[Input material]
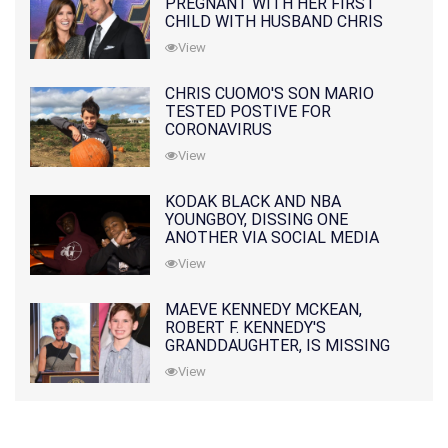
PREGNANT WITH HER FIRST
CHILD WITH HUSBAND CHRIS
PRATT
View
CHRIS CUOMO'S SON MARIO
TESTED POSTIVE FOR
CORONAVIRUS
View
KODAK BLACK AND NBA
YOUNGBOY, DISSING ONE
ANOTHER VIA SOCIAL MEDIA
View
MAEVE KENNEDY MCKEAN,
ROBERT F. KENNEDY'S
GRANDDAUGHTER, IS MISSING
ALONG WITH HER SON
View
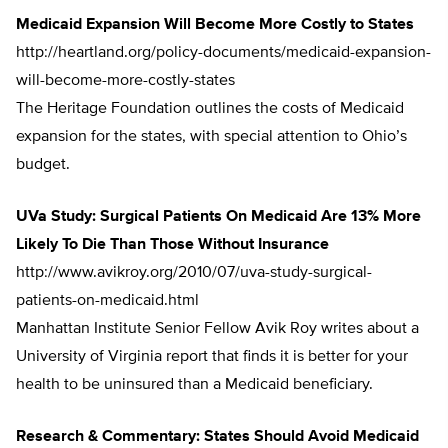
Medicaid Expansion Will Become More Costly to States
http://heartland.org/policy-documents/medicaid-expansion-
will-become-more-costly-states
The Heritage Foundation outlines the costs of Medicaid
expansion for the states, with special attention to Ohio’s
budget.
UVa Study: Surgical Patients On Medicaid Are 13% More
Likely To Die Than Those Without Insurance
http://www.avikroy.org/2010/07/uva-study-surgical-
patients-on-medicaid.html
Manhattan Institute Senior Fellow Avik Roy writes about a
University of Virginia report that finds it is better for your
health to be uninsured than a Medicaid beneficiary.
Research & Commentary: States Should Avoid Medicaid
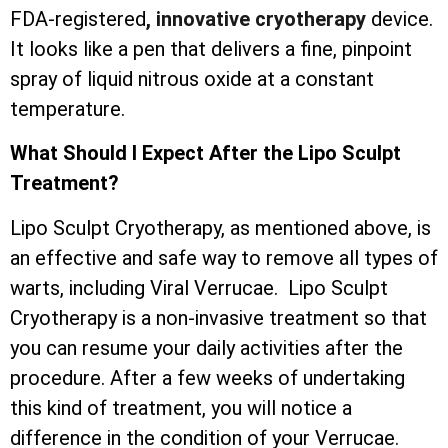
FDA-registered
, innovative cryotherapy
device.
It looks like a pen that delivers a fine, pinpoint
spray of liquid nitrous oxide at a constant
temperature.
What Should I Expect After the Lipo Sculpt
Treatment?
Lipo Sculpt Cryotherapy, as mentioned above, is
an effective and safe way to remove all types of
warts, including Viral Verrucae. Lipo Sculpt
Cryotherapy is a non-invasive treatment so that
you can resume your daily activities after the
procedure. After a few weeks of undertaking
this kind of treatment, you will notice a
difference in the condition of your Verrucae.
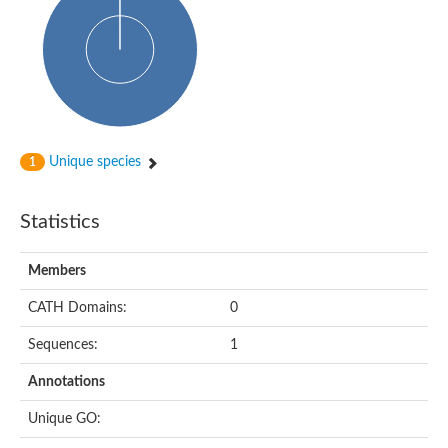
HXXXD-type acyl-transferase family protein
Nonribosomal peptide synthetase DhbF
Carnitine palmitoyltransferase 1B
Carnitine acyltransferase, putative
Aspergillus niger contig An11c0010, genomic contig
Probable non-ribosomal peptide synthetase
Probable non-ribosomal peptide synthetase
Spermidine coumaroyl-CoA acyltransferase
Transferase family protein
Unique species
1
Diacylglycerol O-acyltransferase
Uncharacterized protein
Acyltransferase, WS/DGAT/MGAT
Statistics
Putative carnitine/choline acetyltransferase
Choline/Carnitine o-acyltransferase-like protein
Choline O-acetyltransferase
Members
Protein ECERIFERUM 26-like
Carnitine acyltransferase, putative
CATH Domains:
0
Mitochondrial carnitine O-acetyltransferase, putative
Sequences:
1
Carnitine O-palmitoyltransferase 1, muscle isoform
Nonribosomal peptide synthase GliP2
Annotations
Nonribosomal peptide synthase, putative
Nonribosomal peptide synthase SidC
Unique GO:
Nonribosomal peptide synthase SidC
Nonribosomal peptide synthase 2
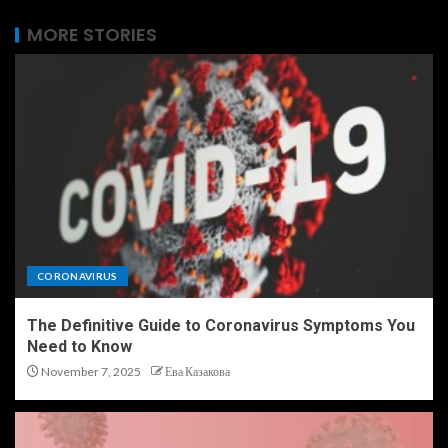
MORE STORIES
CORONAVIRUS
The Definitive Guide to Coronavirus Symptoms You
Need to Know
November 7, 2025
Ева Казакова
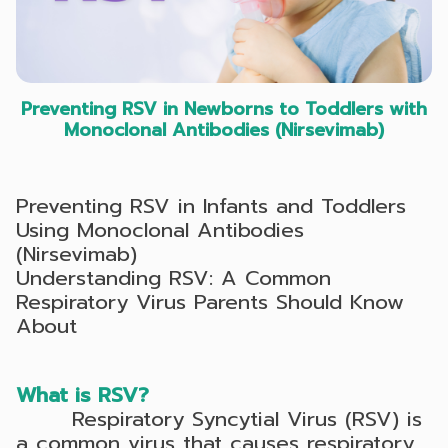
Preventing RSV in Newborns to Toddlers with
Monoclonal Antibodies (Nirsevimab)
Preventing RSV in Infants and Toddlers
Using Monoclonal Antibodies
(Nirsevimab)
Understanding RSV: A Common
Respiratory Virus Parents Should Know
About
What is RSV?
Respiratory Syncytial Virus (RSV) is
a common virus that causes respiratory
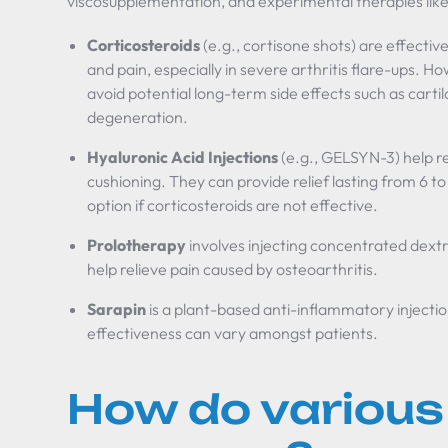
viscosupplementation, and experimental therapies like
Corticosteroids
(e.g., cortisone shots) are effectiv
and pain, especially in severe arthritis flare-ups. H
avoid potential long-term side effects such as cart
degeneration.
Hyaluronic Acid Injections
(e.g., GELSYN-3) help re
cushioning. They can provide relief lasting from 6 t
option if corticosteroids are not effective.
Prolotherapy
involves injecting concentrated dext
help relieve pain caused by osteoarthritis.
Sarapin
is a plant-based anti-inflammatory injection 
effectiveness can vary amongst patients.
How do various 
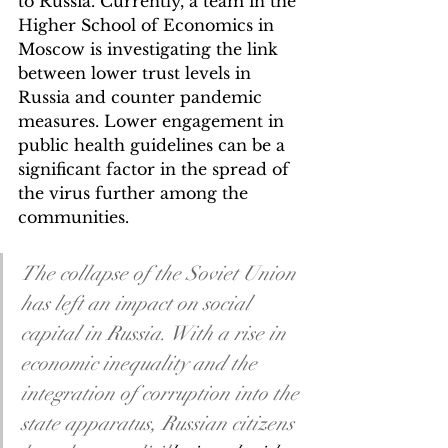
to Russia. Currently, a team in the 
Higher School of Economics in 
Moscow is investigating the link 
between lower trust levels in 
Russia and counter pandemic 
measures. Lower engagement in 
public health guidelines can be a 
significant factor in the spread of 
the virus further among the 
communities. 
The collapse of the Soviet Union 
has left an impact on social 
capital in Russia. With a rise in 
economic inequality and the 
integration of corruption into the 
state apparatus, Russian citizens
[/Input material]
**Exercise requirements:** Find the string "palmitoyltransferase" in the records, then copy each line where it occurs.

**Response to the task:**
Carnitine palmitoyltransferase 1B
Carnitine O-palmitoyltransferase 1, muscle isoform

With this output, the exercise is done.